### Exercise goal
Reproduce verbatim the stretch of the listing below from the line containing "2023: median 0.150, box" through the end of the listing, with both ends included.

_ _ _ _ _ _ _

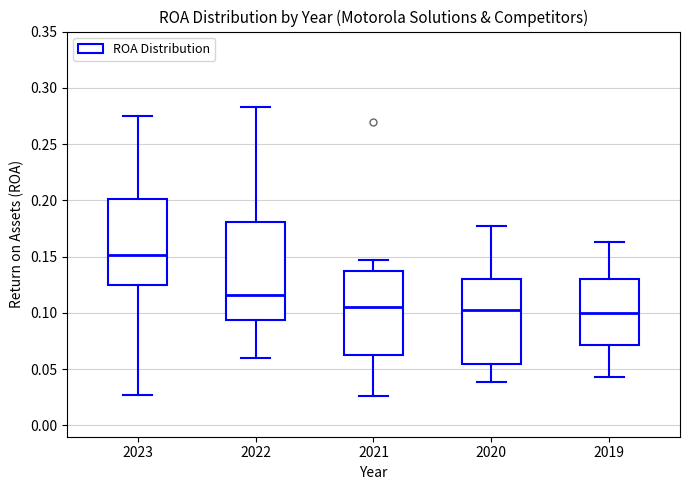

Reading left to right, read every box against the y-axis: the position of its median line, the range the box covers, and the ends of its whiskers. The values are not printed on the chart, so give them approximately, as read against the axis.

2023: median 0.150, box 0.125 to 0.200, whiskers 0.025 to 0.275
2022: median 0.115, box 0.095 to 0.180, whiskers 0.060 to 0.285
2021: median 0.105, box 0.065 to 0.135, whiskers 0.025 to 0.145
2020: median 0.105, box 0.055 to 0.130, whiskers 0.040 to 0.175
2019: median 0.100, box 0.070 to 0.130, whiskers 0.045 to 0.165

_ _ _ _ _ _ _

### Reply to the exercise
2023: median 0.150, box 0.125 to 0.200, whiskers 0.025 to 0.275
2022: median 0.115, box 0.095 to 0.180, whiskers 0.060 to 0.285
2021: median 0.105, box 0.065 to 0.135, whiskers 0.025 to 0.145
2020: median 0.105, box 0.055 to 0.130, whiskers 0.040 to 0.175
2019: median 0.100, box 0.070 to 0.130, whiskers 0.045 to 0.165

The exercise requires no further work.